__Input for this task__:
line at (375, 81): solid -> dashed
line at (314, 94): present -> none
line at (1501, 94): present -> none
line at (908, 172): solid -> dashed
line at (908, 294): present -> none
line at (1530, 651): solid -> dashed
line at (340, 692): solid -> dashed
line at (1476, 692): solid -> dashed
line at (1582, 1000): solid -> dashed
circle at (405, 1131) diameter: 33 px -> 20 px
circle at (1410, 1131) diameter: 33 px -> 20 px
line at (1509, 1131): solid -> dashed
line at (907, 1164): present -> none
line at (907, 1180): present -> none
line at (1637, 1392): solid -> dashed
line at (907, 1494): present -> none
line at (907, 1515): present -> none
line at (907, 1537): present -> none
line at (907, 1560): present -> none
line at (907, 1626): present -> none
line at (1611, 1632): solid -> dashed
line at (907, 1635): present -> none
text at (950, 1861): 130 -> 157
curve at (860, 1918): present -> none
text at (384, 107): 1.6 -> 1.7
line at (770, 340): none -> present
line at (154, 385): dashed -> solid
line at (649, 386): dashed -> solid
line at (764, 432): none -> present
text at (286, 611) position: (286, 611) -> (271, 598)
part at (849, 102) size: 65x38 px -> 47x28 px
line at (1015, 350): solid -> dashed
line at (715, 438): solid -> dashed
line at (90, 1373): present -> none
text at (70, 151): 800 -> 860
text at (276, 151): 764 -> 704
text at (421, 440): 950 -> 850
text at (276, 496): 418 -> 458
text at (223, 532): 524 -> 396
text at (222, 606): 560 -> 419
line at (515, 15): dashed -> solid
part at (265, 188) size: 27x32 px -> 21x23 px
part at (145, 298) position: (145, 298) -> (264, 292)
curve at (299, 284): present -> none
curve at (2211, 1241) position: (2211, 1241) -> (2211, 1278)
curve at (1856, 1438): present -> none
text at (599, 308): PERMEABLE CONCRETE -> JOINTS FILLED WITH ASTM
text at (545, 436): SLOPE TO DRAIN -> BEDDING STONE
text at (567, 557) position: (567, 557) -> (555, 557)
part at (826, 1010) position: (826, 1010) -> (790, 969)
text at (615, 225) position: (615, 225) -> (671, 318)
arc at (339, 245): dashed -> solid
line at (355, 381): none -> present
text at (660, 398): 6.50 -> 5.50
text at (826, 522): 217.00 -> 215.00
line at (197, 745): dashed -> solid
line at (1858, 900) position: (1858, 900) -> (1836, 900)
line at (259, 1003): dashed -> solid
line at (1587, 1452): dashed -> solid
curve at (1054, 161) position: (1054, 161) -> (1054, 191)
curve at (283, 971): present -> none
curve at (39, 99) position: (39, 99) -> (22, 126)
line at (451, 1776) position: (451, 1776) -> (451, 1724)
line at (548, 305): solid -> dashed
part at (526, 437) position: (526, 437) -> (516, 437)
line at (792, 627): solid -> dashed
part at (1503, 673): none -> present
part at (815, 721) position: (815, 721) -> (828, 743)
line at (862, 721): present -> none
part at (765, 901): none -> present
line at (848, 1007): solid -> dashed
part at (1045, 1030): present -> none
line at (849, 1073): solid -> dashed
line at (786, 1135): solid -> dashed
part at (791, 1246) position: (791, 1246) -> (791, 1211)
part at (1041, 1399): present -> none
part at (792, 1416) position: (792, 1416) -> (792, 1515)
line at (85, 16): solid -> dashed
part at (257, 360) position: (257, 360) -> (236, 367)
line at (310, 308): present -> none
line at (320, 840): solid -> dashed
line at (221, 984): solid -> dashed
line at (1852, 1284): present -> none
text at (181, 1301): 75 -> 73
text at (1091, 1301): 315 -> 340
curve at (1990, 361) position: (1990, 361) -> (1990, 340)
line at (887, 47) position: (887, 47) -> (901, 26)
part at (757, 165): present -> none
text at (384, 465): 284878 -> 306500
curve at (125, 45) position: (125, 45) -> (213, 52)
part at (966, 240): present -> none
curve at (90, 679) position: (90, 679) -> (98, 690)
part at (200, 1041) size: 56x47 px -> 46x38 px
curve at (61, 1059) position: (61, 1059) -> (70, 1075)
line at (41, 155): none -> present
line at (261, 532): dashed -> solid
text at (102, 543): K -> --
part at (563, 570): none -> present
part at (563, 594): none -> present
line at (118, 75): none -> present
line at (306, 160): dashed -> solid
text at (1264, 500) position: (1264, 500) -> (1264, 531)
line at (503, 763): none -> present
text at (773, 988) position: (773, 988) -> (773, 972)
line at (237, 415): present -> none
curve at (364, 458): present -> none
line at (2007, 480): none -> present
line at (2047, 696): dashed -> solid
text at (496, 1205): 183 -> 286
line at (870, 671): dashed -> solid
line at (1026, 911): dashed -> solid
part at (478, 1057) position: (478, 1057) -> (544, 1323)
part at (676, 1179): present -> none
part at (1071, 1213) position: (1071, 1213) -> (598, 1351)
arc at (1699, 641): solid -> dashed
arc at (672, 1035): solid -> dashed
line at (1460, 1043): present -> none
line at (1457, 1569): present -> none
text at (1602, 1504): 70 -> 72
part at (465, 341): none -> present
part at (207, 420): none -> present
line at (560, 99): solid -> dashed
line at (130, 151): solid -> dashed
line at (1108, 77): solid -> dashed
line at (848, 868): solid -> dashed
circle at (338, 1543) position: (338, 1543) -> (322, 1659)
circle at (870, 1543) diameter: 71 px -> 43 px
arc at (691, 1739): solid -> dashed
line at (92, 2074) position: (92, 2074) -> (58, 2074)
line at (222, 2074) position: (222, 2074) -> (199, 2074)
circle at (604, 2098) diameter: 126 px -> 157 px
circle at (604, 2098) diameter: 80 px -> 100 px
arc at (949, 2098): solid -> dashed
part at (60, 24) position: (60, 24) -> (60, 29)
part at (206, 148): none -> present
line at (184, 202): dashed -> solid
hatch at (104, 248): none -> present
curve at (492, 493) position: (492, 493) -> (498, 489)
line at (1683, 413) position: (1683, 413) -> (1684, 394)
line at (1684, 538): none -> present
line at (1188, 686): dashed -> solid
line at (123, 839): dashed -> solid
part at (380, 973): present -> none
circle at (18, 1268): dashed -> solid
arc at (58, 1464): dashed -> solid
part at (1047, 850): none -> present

__Aim__: Write out, word for word, everything from the first row down to the row containing "line at (90, 1373): present -> none", both included.

__Final result__:
line at (375, 81): solid -> dashed
line at (314, 94): present -> none
line at (1501, 94): present -> none
line at (908, 172): solid -> dashed
line at (908, 294): present -> none
line at (1530, 651): solid -> dashed
line at (340, 692): solid -> dashed
line at (1476, 692): solid -> dashed
line at (1582, 1000): solid -> dashed
circle at (405, 1131) diameter: 33 px -> 20 px
circle at (1410, 1131) diameter: 33 px -> 20 px
line at (1509, 1131): solid -> dashed
line at (907, 1164): present -> none
line at (907, 1180): present -> none
line at (1637, 1392): solid -> dashed
line at (907, 1494): present -> none
line at (907, 1515): present -> none
line at (907, 1537): present -> none
line at (907, 1560): present -> none
line at (907, 1626): present -> none
line at (1611, 1632): solid -> dashed
line at (907, 1635): present -> none
text at (950, 1861): 130 -> 157
curve at (860, 1918): present -> none
text at (384, 107): 1.6 -> 1.7
line at (770, 340): none -> present
line at (154, 385): dashed -> solid
line at (649, 386): dashed -> solid
line at (764, 432): none -> present
text at (286, 611) position: (286, 611) -> (271, 598)
part at (849, 102) size: 65x38 px -> 47x28 px
line at (1015, 350): solid -> dashed
line at (715, 438): solid -> dashed
line at (90, 1373): present -> none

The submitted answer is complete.